■ WHAT THE TASK ASKS
Rewrite every item below with the pose line and first "Dot at" line unchanged, leaving out the picture lines. In each answer (the "Dot at" line that follows the second picture), multiply both coordinates by 2.5 and round to whole numbers, with halves rounding up.

■ LISTING

= = = = =

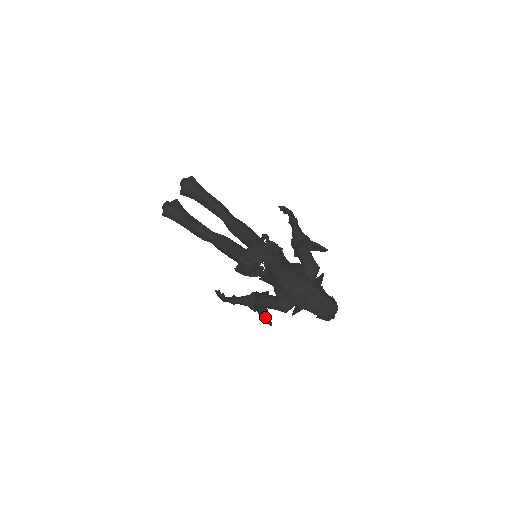
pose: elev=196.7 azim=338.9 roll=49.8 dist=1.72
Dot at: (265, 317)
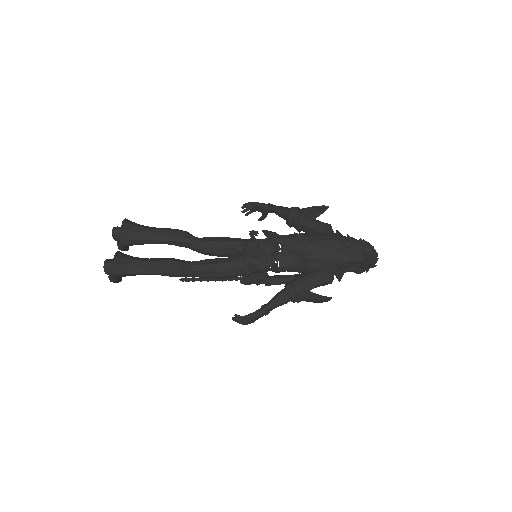
Dot at: (315, 300)
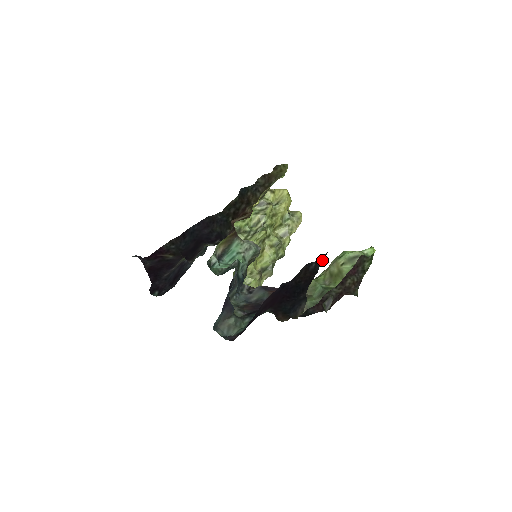
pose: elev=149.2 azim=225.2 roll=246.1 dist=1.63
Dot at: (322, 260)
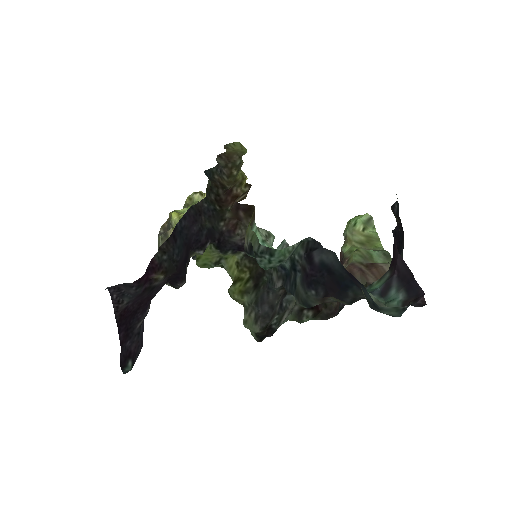
Dot at: (397, 201)
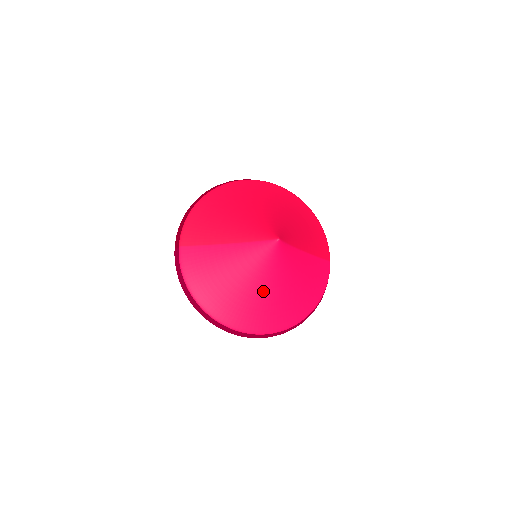
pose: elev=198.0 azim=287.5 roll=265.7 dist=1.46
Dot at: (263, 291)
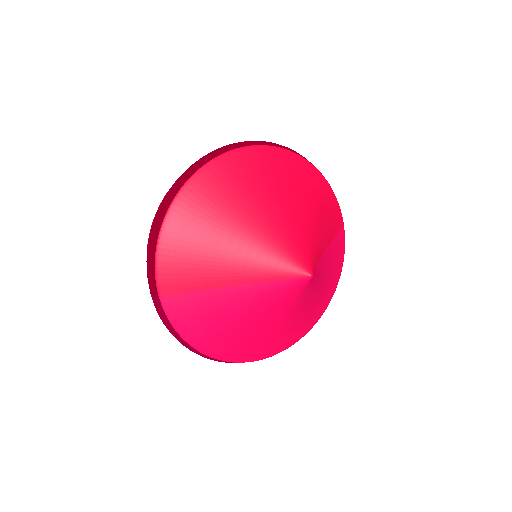
Dot at: (288, 320)
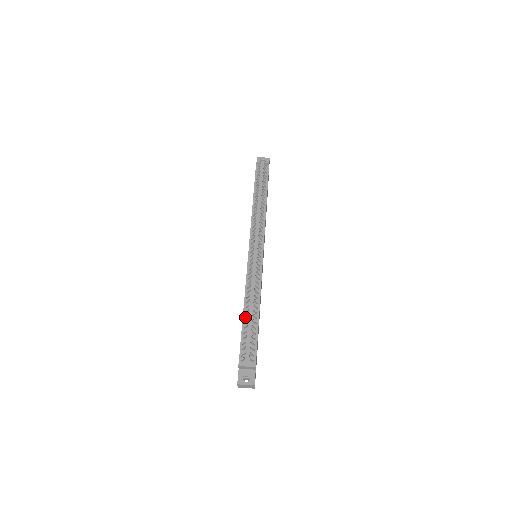
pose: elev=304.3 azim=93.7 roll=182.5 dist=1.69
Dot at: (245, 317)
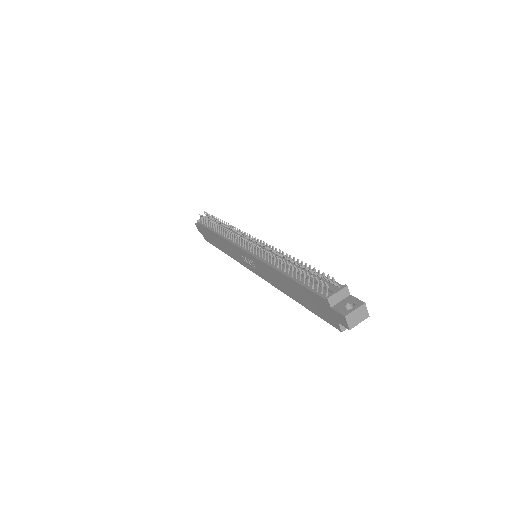
Dot at: (291, 273)
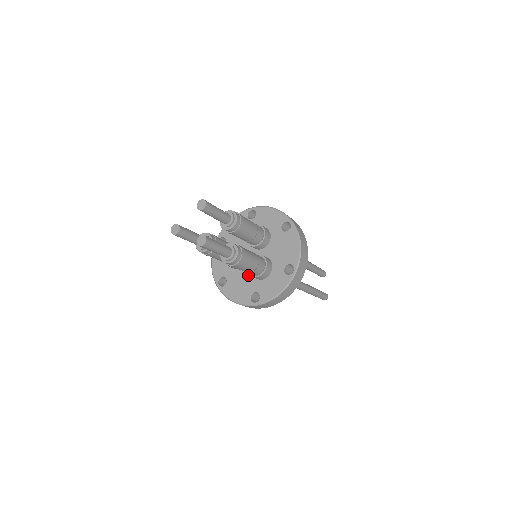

= = = = =

■ SOLUTION FOR THIS EXERCISE
pose: elev=196.7 azim=338.9 roll=49.8 dist=1.72
Dot at: (265, 317)
Dot at: (788, 750)
pose: elev=149.2 azim=225.2 roll=246.1 dist=1.63
Dot at: (322, 260)
Dot at: (993, 503)
pose: elev=198.0 azim=287.5 roll=265.7 dist=1.46
Dot at: (263, 291)
Dot at: (720, 800)
pose: elev=304.3 azim=93.7 roll=182.5 dist=1.69
Dot at: (245, 317)
Dot at: (728, 683)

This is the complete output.